Sometimes logic can play tricks on you. If you were to warrant a guess as to what profession accounts for the most dangerous drivers, what would it be? In this case, the answer might shock you.
Research released last week from Confused.com, one of the UK's largest insurance aggregators, revealed that when it comes to accidents and injuries, general practitioners are the most hazardous drivers in the UK.
According to the study, physicians topped the list of professions with the highest number of car insurance claims (33%) of those registered with the price comparison site who had submitted a claim in the past year.
Additionally, medical professionals appeared most frequently in Confused.com's top 10—taking up half the slots—with psychologists (30%), district nurses (30%), hospital doctors (29%) and dentists (27%) all making the list.
Continuing to cast logic to the wind, opticians (27%)—people you would assume would have a keen eye on the road—placed a claim in the past 12 months. Law enforcement joined them in the top 20, as 26% reported filing a claim.
When looking at salary as a differentiator, high earners such as solicitors and accountants are most likely to make a claim, contributing to 65% of the top 20. But in direct contrast to this, manual laborers were among the UK's safest drivers—85% of the study's bottom 20 was comprised of carpet fitters, decorators and plasterers.
Other "safe" drivers from manual labor industries include farm workers (10%), construction workers (10%), painter/decorators (11%) and mechanics (11%).

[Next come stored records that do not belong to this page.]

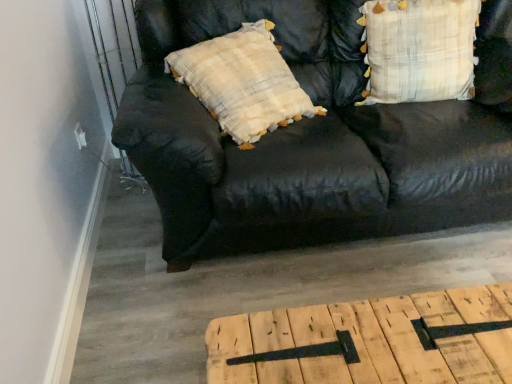
Locate an element on the screen. The width and height of the screenshot is (512, 384). empty space that is ontop of light brown wood table at lower center (from a real-world perspective) is located at coordinates (389, 337).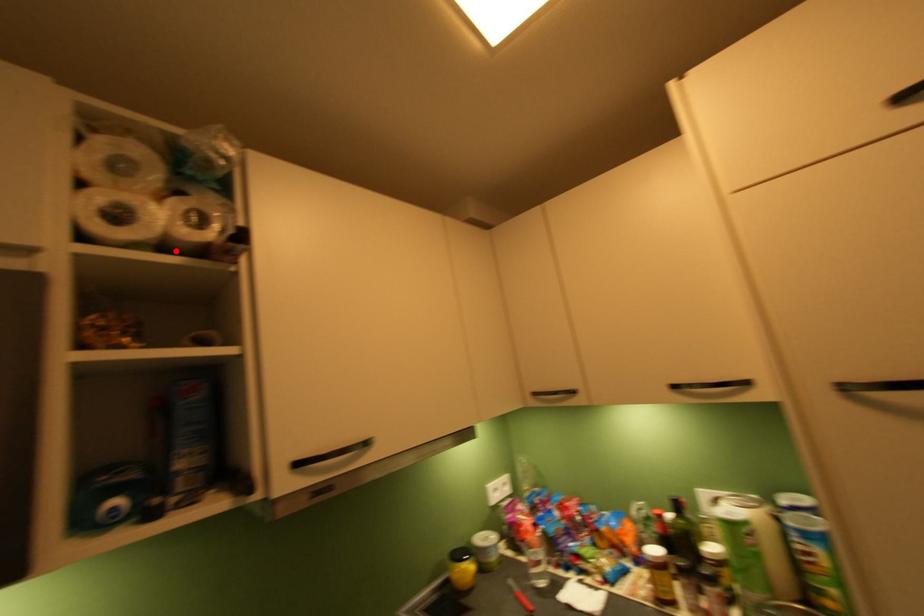
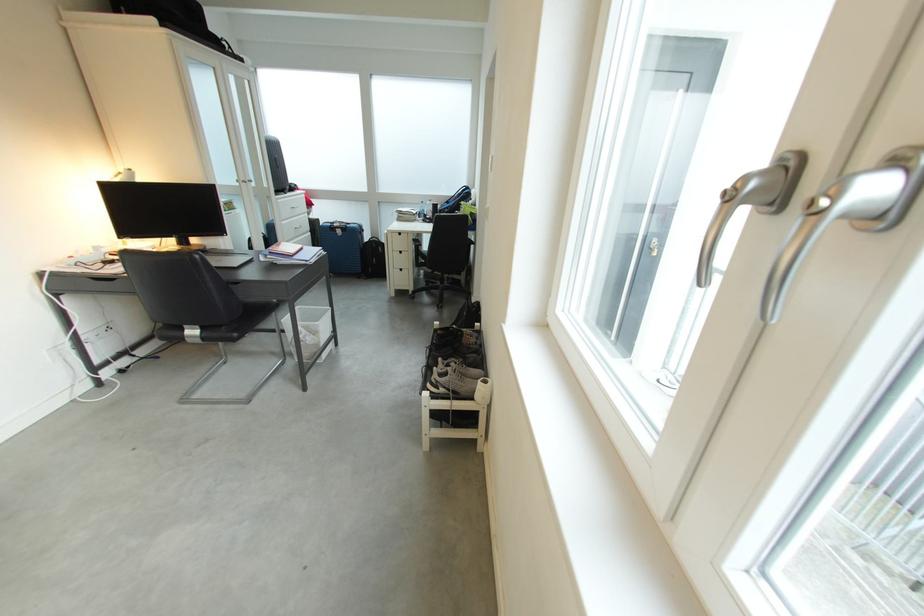
Question: I am providing you with two images of the same scene from different viewpoints. A red point is marked on the first image. At the location where the point appears in image 1, is it still visible in image 2?

Choices:
 (A) Yes
 (B) No

Answer: (B)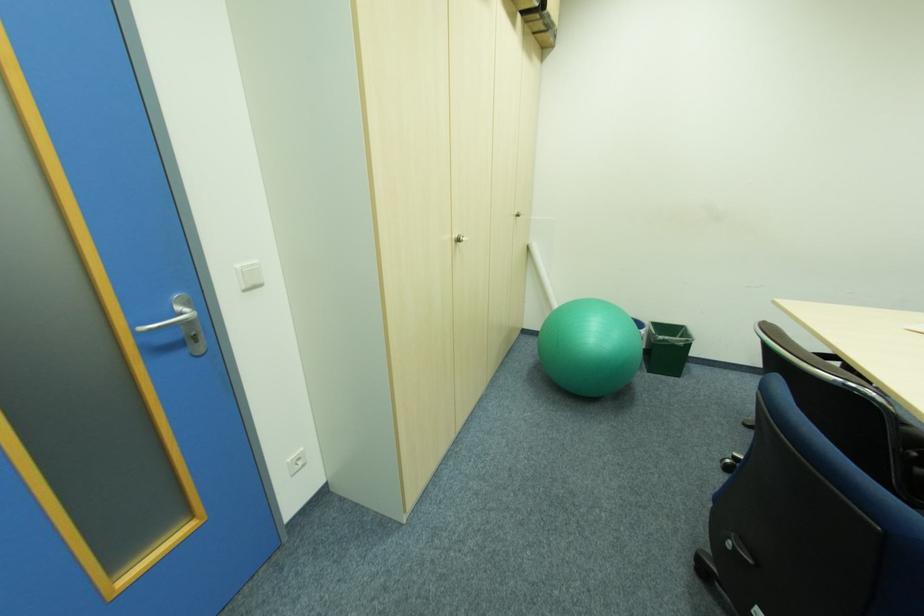
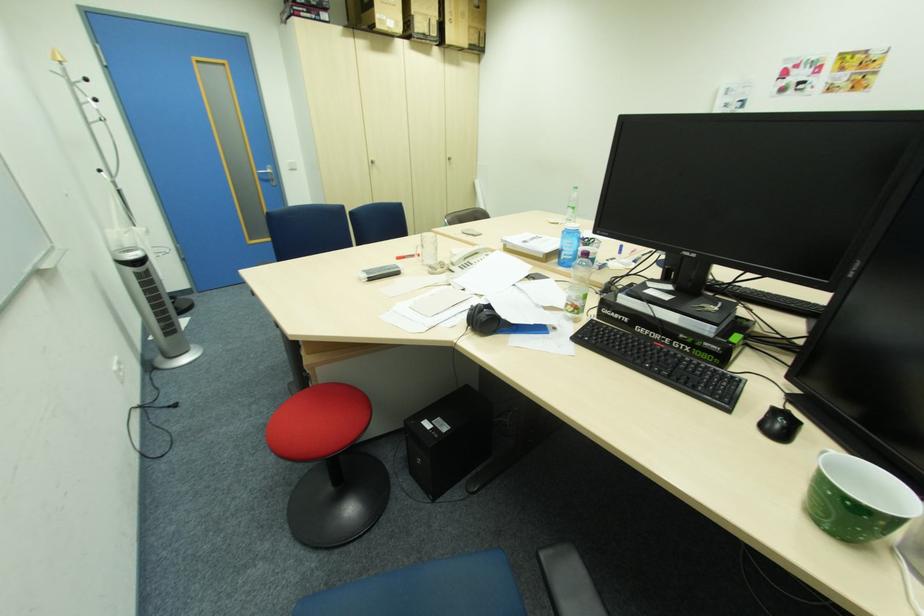
Where in the second image is the point corresponding to (x=144, y=334) from the first image?

(264, 174)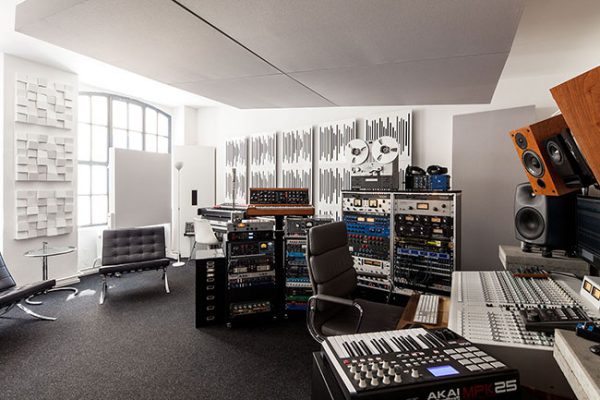
At what (x,y) coordinates should I click in order to perform the action: click on grey chairs. Please return your answer as a coordinate pair (x, y). The width and height of the screenshot is (600, 400). Looking at the image, I should click on (16, 293), (126, 263).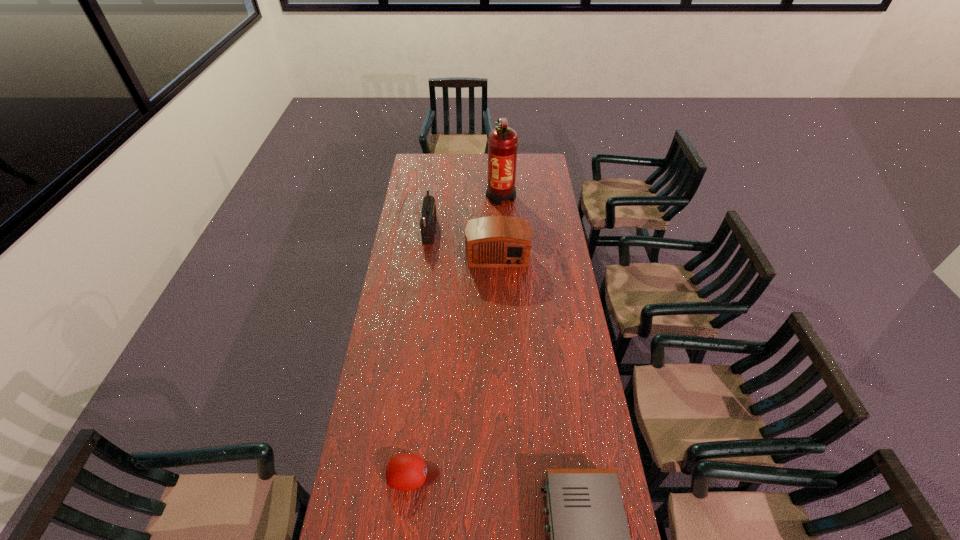
I want to click on radio receiver that is at the left edge, so click(428, 211).

At what (x,y) coordinates should I click in order to perform the action: click on baseball cap situated at the left edge. Please return your answer as a coordinate pair (x, y). Looking at the image, I should click on click(x=405, y=472).

I want to click on free point at the far edge, so click(465, 169).

In the image, there is a desktop. At what (x,y) coordinates should I click in order to perform the action: click on free space at the left edge. Please return your answer as a coordinate pair (x, y). Looking at the image, I should click on (402, 294).

At what (x,y) coordinates should I click in order to perform the action: click on vacant space at the right edge. Please return your answer as a coordinate pair (x, y). Looking at the image, I should click on (550, 226).

The image size is (960, 540). I want to click on free region at the far left corner of the desktop, so click(x=420, y=157).

At what (x,y) coordinates should I click in order to perform the action: click on free space that is in between the shortest object and the tallest object. Please return your answer as a coordinate pair (x, y). This screenshot has height=540, width=960. Looking at the image, I should click on (457, 334).

What are the coordinates of `empty space between the shortest object and the fourth shortest object` in the screenshot? It's located at (421, 350).

This screenshot has width=960, height=540. In order to click on empty location between the baseball cap and the farthest object in this screenshot , I will do `click(457, 334)`.

This screenshot has height=540, width=960. What are the coordinates of `vacant region between the third shortest object and the second tallest object` in the screenshot? It's located at (464, 240).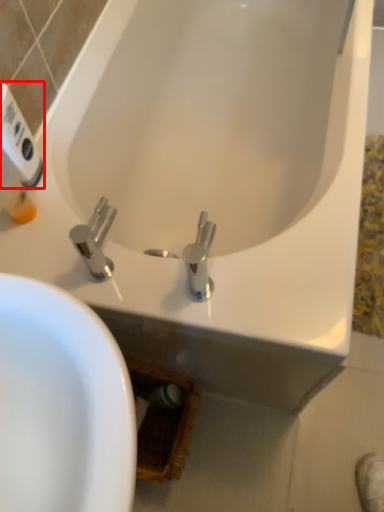
Question: From the image's perspective, what is the correct spatial relationship of hand dryer (annotated by the red box) in relation to tap?

Choices:
 (A) below
 (B) above

Answer: (B)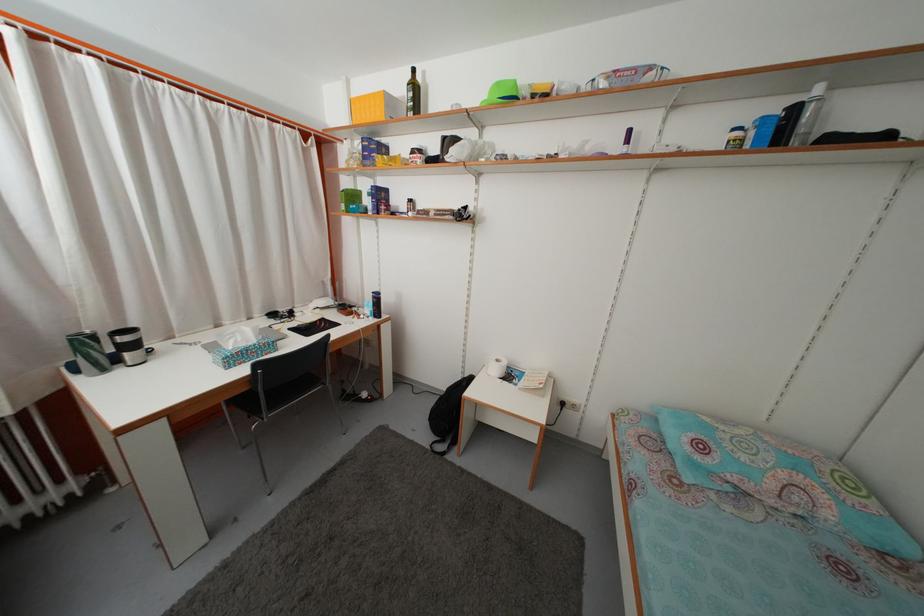
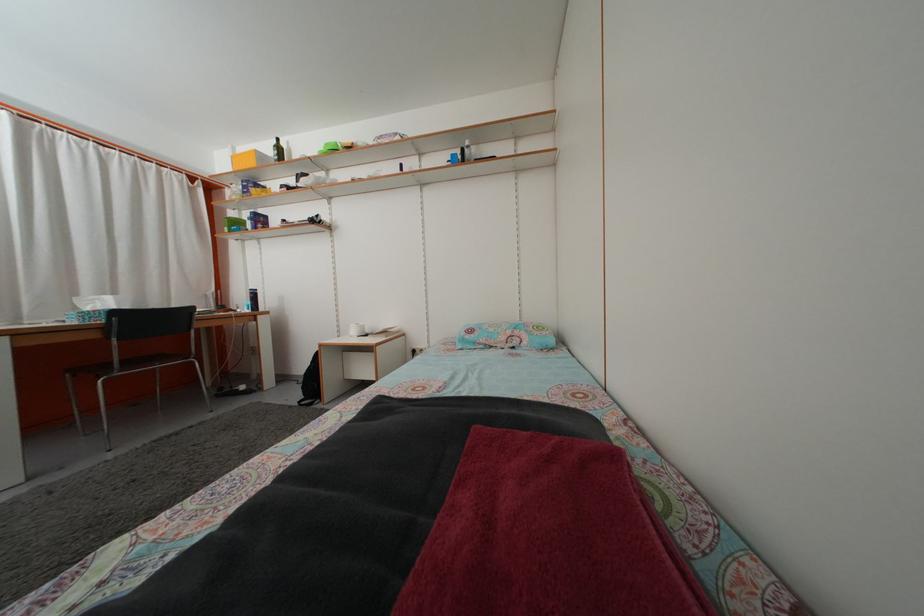
In the second image, find the point that corresponds to point 353,89 in the first image.

(239, 156)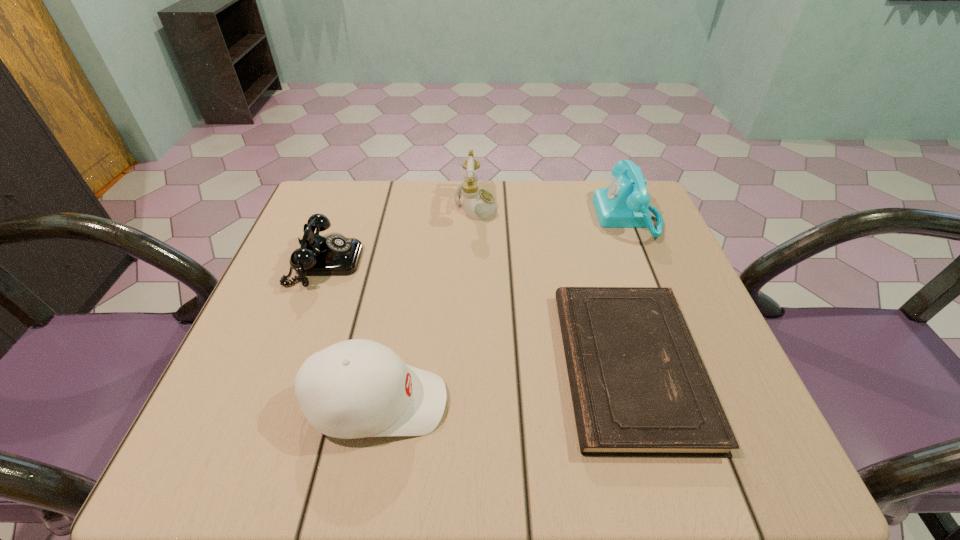
Where is `the second telephone from right to left`? Image resolution: width=960 pixels, height=540 pixels. the second telephone from right to left is located at coordinates (479, 204).

Image resolution: width=960 pixels, height=540 pixels. Identify the location of the rightmost telephone. (625, 203).

This screenshot has height=540, width=960. In order to click on baseball cap in this screenshot , I will do `click(358, 388)`.

Identify the location of the second shortest object. The image size is (960, 540). (335, 255).

This screenshot has width=960, height=540. In order to click on the leftmost telephone in this screenshot , I will do pos(335,255).

At what (x,y) coordinates should I click in order to perform the action: click on paperback book. Please return your answer as a coordinate pair (x, y). Looking at the image, I should click on (639, 388).

You are a GUI agent. You are given a task and a screenshot of the screen. Output one action in this format:
    pyautogui.click(x=<x>, y=<y>)
    Task: Click on the vacant space positioned 0.230m on the dial of the second telephone from left to right
    This screenshot has height=540, width=960.
    Given the screenshot: What is the action you would take?
    click(x=582, y=205)

The width and height of the screenshot is (960, 540). I want to click on vacant point located on the dial of the rightmost telephone, so click(497, 217).

Where is `vacant region located 0.200m on the dial of the rightmost telephone`? The width and height of the screenshot is (960, 540). vacant region located 0.200m on the dial of the rightmost telephone is located at coordinates (520, 217).

Find the location of `vacant space situated on the dial of the rightmost telephone`. vacant space situated on the dial of the rightmost telephone is located at coordinates (486, 217).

Perhaps putting logic back in its proper place, Car valeters were the profession least likely to make a claim with only 8% putting in the paperwork last year.
"The findings really challenge perceptions of motorist profiles," says Will Thomas, head of motor insurance at Confused.com. "Typically, people would expect a painter, decorator or the 'White Van Man' to be more likely to have an accident than a doctor or accountant, but the survey shows quite the opposite. It's also rather interesting that five medical professions appear in the top 10. Perhaps the long hours and work related stress associated with such professions might explain their diminishing attention levels whilst on the road. What's ultimately important is that drivers choose the right insurance policy for their lifestyle so that they're adequately covered should an accident happen."
Confused.com's data is based on 2,000 respondents from Confused.com quotes between Oct. 18, 2009, and Oct. 18, 2010. To avoid bias, only customers over the age of 25 with vehicle that weigh less than 15,000 pounds Sterling were considered for the study.